• What is required: Determine how many lines in the records include "Navigation". Write the number and nothing more.

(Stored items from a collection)
════════

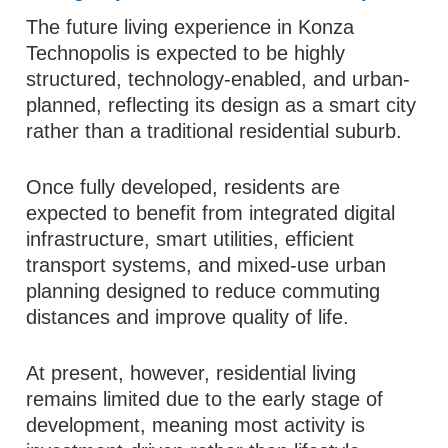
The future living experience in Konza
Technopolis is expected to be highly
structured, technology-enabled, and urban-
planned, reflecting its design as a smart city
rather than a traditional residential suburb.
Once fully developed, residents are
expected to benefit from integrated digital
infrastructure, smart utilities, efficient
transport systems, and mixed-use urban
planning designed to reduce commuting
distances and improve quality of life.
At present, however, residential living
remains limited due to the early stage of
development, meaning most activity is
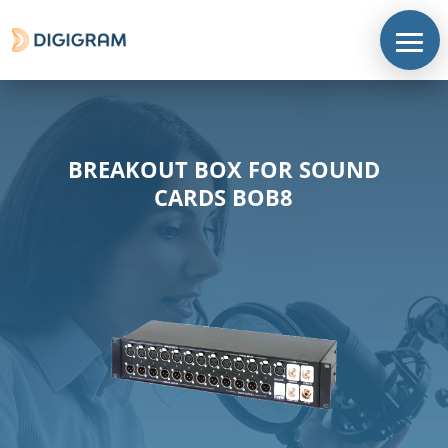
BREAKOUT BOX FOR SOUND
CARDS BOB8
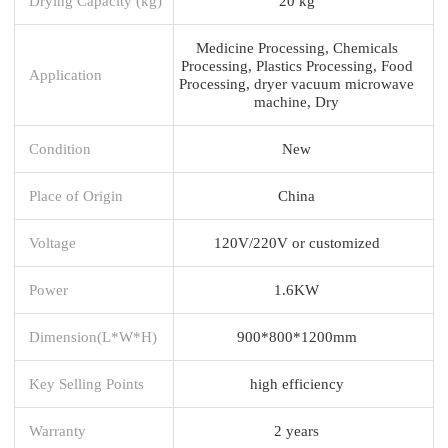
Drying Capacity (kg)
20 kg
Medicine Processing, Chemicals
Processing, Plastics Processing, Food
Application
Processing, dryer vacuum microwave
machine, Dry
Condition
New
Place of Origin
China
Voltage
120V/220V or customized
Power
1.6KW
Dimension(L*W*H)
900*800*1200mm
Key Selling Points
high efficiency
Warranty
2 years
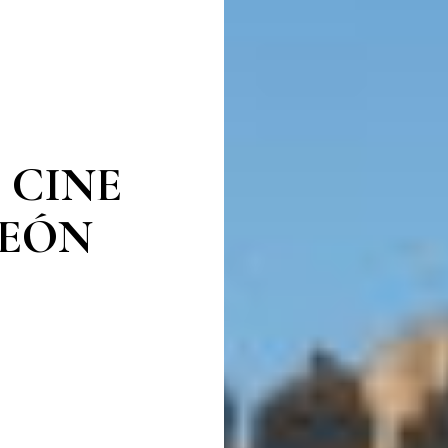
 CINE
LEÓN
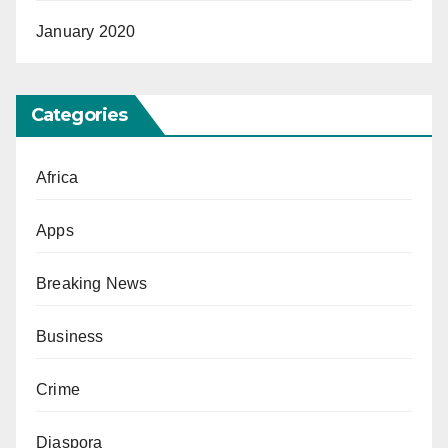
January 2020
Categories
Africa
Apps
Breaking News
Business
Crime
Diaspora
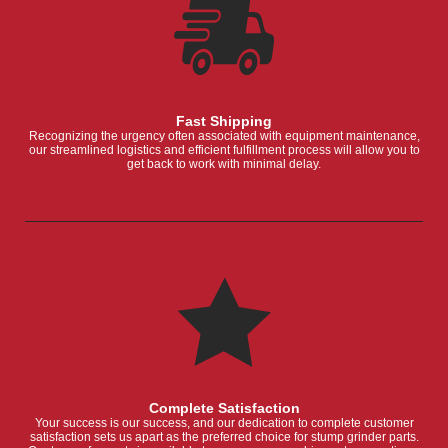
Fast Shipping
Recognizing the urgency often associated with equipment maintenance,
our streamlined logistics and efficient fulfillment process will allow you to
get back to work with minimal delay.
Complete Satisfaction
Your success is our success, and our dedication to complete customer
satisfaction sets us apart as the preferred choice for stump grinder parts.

════════

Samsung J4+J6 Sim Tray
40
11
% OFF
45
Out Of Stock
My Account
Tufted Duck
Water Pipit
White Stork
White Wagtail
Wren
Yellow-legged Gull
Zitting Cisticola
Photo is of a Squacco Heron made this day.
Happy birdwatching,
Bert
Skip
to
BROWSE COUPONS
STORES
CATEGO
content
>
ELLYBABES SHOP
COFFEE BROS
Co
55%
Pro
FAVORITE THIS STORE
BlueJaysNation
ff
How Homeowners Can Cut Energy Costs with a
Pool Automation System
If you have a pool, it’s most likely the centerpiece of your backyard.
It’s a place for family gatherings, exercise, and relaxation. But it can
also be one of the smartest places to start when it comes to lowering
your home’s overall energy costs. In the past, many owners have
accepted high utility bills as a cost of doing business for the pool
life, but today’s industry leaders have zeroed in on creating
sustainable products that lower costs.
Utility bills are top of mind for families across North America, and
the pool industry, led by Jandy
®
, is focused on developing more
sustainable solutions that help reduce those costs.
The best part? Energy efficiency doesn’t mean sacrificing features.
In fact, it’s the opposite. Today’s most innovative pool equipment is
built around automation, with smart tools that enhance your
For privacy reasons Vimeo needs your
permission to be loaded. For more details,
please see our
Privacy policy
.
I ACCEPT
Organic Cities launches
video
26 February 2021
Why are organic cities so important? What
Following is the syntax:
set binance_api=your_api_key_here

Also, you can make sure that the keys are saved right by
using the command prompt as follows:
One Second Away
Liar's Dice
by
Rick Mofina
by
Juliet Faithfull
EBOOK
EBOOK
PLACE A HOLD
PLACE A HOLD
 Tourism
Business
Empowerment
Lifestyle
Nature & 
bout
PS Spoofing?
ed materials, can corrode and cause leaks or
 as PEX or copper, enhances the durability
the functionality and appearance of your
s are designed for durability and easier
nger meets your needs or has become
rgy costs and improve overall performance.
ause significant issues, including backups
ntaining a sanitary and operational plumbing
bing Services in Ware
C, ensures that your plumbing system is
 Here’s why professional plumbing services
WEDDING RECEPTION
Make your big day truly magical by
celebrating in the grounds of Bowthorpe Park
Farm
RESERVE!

════════

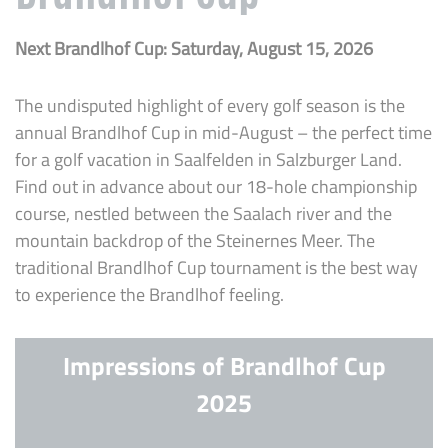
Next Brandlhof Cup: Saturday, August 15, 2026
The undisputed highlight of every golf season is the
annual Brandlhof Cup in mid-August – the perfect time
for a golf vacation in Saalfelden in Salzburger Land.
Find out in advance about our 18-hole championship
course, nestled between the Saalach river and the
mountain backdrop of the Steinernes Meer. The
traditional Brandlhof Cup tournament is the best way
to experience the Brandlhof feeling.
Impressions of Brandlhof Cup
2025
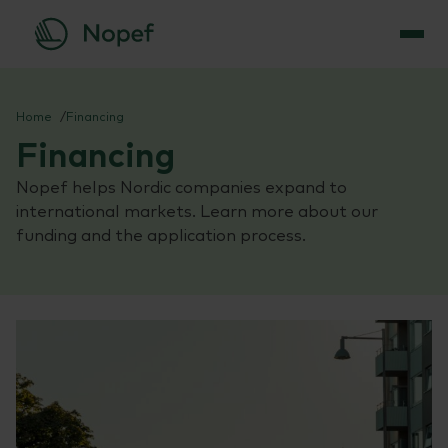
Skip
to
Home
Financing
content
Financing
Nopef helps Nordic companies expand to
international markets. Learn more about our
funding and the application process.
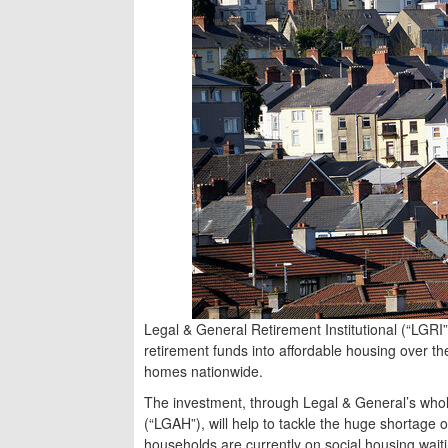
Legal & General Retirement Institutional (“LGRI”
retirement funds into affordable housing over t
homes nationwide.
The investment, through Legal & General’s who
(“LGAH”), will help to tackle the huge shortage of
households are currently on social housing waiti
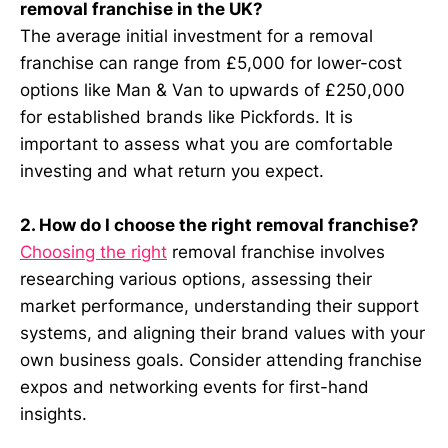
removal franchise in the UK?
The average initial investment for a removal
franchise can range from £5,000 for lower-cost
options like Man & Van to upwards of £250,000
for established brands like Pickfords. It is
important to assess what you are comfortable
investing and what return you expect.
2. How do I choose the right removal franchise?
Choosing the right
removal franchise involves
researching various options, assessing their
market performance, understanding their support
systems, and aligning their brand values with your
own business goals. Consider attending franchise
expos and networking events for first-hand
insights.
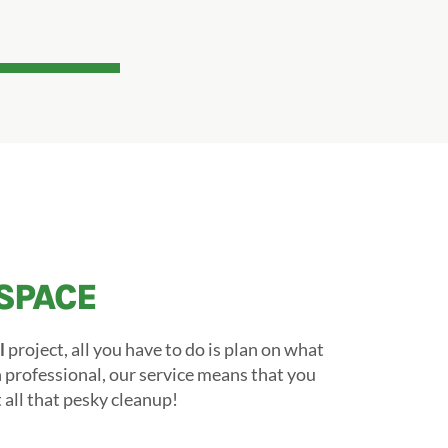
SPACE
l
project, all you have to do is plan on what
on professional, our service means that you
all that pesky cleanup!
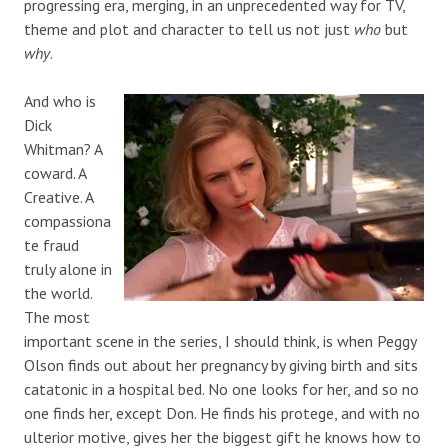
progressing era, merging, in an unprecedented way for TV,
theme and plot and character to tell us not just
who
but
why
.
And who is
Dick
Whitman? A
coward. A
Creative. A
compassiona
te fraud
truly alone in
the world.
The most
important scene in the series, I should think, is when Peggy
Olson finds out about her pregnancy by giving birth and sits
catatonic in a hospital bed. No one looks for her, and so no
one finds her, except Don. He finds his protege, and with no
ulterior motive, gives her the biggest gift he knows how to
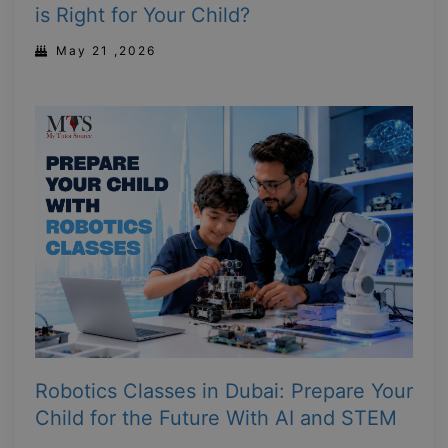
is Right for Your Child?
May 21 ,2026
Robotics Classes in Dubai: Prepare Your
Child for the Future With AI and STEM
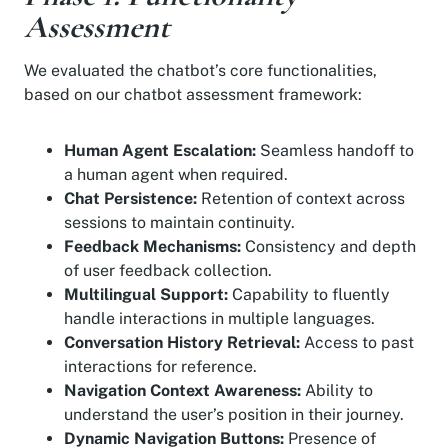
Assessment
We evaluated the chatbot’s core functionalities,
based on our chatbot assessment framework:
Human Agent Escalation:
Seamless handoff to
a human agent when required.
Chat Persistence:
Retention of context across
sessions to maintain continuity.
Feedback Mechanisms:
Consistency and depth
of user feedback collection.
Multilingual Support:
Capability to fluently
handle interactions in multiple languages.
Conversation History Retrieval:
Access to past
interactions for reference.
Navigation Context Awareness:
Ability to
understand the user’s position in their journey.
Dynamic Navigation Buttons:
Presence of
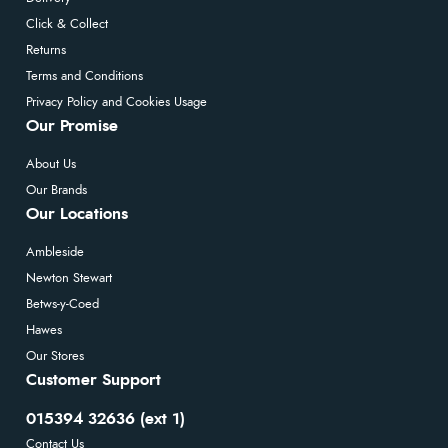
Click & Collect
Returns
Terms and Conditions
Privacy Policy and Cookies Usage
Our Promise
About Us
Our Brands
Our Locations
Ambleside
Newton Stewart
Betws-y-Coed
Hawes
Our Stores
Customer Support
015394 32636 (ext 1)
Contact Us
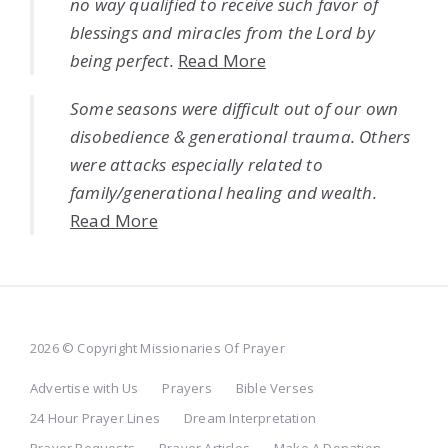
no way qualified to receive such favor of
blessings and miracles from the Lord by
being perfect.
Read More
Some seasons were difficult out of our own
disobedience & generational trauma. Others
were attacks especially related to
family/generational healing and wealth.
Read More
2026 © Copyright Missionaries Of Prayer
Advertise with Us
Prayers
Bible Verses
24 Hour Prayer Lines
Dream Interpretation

════════

• Result of this task: 2